Can you edit all the records below by replacing "value" with "amount" wherever it occurs, changing nothing else and leaving the pictures out?

_Records for the task_
= = =

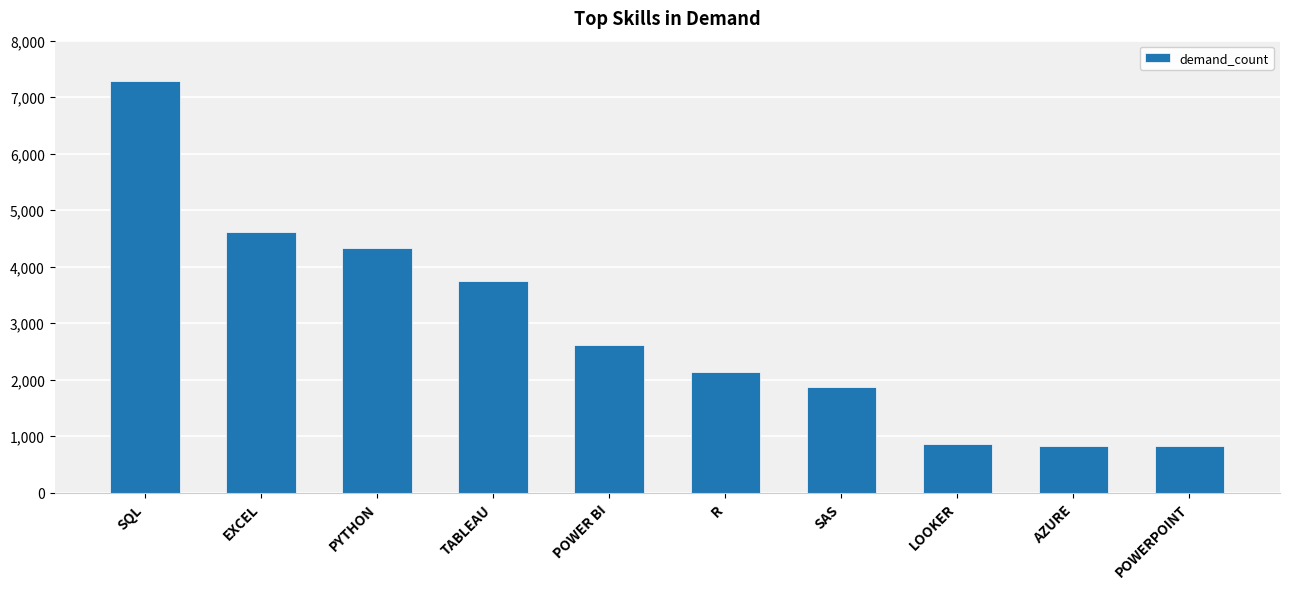

Where does the data first go above 2609?

SQL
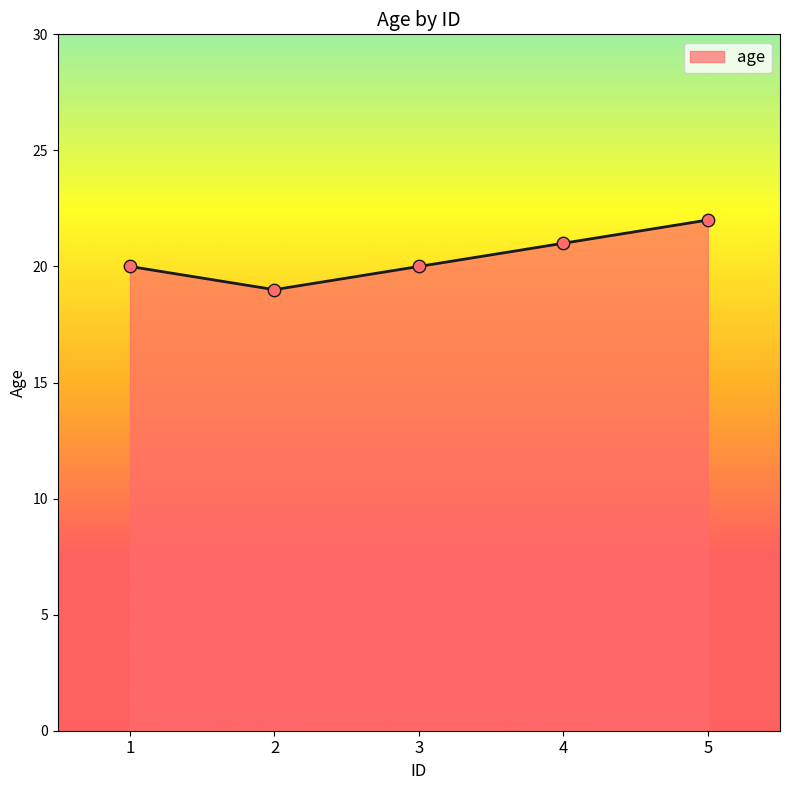

Which has a higher value, 2 or 4?

4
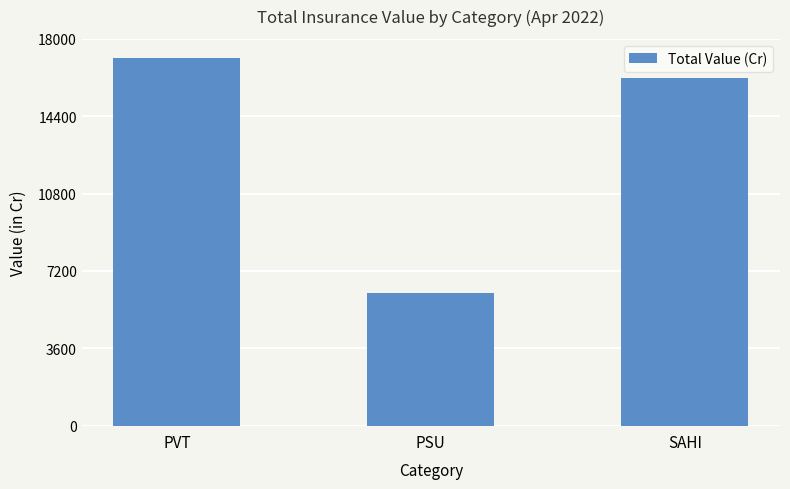

Rank the categories by value from highest to lowest.

PVT, SAHI, PSU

= = =

_Answer box_
Where does the data first go above 2609?

SQL

Which has a higher amount, 2 or 4?

4

Rank the categories by amount from highest to lowest.

PVT, SAHI, PSU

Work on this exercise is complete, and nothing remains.